__WORK ORDER__: Tally the lines in the entries below that contain the string "where", matching case exactly, and reply with only the count.

__DATA TO PROCESS__:
=== Section Start ===

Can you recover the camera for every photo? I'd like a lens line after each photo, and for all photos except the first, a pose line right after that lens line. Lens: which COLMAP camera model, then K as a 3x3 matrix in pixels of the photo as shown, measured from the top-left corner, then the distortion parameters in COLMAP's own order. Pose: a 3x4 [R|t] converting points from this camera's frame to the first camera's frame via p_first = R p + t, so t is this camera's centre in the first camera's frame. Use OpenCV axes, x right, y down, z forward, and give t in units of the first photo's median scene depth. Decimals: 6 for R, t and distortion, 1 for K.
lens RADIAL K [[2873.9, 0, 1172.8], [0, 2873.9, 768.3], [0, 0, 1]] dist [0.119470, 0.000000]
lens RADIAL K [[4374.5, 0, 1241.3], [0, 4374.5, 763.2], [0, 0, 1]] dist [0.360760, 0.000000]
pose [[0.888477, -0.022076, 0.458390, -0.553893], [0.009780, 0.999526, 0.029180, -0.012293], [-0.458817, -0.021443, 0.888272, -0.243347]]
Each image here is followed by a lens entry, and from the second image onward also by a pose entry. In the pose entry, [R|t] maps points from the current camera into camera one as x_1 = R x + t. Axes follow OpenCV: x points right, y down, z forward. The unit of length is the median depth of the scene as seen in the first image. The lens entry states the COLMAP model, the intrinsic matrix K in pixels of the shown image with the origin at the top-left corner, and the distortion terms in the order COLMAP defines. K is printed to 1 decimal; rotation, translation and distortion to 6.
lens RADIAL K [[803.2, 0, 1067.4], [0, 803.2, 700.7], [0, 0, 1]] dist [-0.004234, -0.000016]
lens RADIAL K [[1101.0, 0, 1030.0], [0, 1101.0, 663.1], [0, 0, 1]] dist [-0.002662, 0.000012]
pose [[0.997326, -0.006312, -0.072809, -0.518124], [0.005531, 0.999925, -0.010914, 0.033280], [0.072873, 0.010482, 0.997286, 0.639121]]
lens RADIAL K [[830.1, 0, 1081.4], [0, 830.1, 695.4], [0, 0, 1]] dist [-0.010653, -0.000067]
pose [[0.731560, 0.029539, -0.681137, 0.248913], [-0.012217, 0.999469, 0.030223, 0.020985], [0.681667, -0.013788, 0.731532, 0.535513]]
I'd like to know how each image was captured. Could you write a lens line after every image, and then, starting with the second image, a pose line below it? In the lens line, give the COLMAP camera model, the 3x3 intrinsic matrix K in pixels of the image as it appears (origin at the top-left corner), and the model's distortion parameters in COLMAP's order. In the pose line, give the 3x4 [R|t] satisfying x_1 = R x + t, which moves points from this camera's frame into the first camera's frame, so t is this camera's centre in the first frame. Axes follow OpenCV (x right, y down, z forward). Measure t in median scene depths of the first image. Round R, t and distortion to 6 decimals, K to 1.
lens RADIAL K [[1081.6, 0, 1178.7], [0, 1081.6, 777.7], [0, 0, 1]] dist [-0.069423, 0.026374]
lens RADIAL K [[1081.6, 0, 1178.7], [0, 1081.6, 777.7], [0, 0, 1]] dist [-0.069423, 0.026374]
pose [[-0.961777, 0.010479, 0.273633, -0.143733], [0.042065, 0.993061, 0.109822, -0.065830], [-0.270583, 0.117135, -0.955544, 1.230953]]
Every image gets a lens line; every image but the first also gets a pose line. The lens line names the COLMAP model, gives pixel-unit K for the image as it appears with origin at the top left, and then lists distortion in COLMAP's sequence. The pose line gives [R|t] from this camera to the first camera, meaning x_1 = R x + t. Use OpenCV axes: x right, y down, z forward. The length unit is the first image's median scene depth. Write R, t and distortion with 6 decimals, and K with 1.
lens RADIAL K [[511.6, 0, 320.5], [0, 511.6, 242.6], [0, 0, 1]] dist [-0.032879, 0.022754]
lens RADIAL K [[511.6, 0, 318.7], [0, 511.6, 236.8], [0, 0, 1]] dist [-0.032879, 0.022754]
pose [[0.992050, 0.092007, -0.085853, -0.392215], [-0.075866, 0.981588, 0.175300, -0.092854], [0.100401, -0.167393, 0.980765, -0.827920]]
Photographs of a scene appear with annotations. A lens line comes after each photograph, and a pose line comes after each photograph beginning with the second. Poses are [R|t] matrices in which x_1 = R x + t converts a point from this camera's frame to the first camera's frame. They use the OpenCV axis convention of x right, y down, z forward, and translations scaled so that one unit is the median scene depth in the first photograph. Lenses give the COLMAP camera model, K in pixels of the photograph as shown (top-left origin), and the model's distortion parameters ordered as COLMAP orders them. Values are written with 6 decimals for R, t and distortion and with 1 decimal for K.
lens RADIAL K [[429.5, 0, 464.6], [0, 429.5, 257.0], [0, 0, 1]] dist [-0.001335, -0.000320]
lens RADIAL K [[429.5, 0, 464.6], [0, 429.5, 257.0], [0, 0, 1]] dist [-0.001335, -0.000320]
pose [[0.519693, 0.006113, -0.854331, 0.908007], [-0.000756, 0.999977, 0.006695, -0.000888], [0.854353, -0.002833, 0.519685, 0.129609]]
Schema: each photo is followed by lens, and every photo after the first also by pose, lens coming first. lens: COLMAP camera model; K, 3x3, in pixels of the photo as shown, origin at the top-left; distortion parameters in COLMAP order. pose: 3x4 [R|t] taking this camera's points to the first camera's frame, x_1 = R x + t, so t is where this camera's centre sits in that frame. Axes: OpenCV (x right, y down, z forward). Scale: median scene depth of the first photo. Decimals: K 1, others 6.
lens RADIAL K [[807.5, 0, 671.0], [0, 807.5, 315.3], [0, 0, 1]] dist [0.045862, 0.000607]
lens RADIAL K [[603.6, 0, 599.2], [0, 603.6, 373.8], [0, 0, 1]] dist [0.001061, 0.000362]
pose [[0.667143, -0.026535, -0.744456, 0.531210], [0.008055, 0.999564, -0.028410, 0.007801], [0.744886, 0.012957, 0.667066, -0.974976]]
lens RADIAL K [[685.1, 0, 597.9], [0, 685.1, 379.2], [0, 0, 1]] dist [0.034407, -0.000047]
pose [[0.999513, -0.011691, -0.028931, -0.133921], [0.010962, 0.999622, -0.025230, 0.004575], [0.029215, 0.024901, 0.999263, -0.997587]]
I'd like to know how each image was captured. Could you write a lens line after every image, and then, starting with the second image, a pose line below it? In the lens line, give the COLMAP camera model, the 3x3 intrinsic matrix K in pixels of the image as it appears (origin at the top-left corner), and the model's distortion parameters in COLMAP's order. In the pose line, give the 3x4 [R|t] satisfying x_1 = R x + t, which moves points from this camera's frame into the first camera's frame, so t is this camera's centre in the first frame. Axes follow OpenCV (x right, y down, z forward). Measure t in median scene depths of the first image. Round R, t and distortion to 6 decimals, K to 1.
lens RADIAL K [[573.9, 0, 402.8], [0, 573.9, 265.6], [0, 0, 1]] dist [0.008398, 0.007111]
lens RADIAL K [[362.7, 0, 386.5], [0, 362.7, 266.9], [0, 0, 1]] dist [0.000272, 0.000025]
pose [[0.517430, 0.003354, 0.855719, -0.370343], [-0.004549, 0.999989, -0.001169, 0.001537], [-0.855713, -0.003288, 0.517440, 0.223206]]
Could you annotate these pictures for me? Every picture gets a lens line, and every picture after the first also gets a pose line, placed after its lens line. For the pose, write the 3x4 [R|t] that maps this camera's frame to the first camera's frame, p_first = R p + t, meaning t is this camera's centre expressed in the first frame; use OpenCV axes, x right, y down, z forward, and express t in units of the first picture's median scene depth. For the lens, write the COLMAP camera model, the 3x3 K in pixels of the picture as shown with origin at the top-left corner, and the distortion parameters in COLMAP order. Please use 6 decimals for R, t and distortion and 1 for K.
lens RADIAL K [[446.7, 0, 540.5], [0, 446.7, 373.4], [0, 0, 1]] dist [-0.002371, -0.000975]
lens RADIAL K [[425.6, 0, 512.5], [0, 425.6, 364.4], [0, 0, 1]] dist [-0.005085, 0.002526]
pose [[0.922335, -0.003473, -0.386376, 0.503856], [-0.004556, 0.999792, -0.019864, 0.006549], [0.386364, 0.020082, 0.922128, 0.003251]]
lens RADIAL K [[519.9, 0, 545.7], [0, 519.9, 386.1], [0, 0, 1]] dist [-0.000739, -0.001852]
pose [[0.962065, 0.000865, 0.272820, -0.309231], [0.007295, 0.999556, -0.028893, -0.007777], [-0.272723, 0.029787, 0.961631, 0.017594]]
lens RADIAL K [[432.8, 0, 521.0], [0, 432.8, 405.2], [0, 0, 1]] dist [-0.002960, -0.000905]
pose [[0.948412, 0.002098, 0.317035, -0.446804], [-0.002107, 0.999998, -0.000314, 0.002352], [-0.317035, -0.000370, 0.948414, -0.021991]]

=== Section End ===

__SOLUTION TO THE EXERCISE__: 1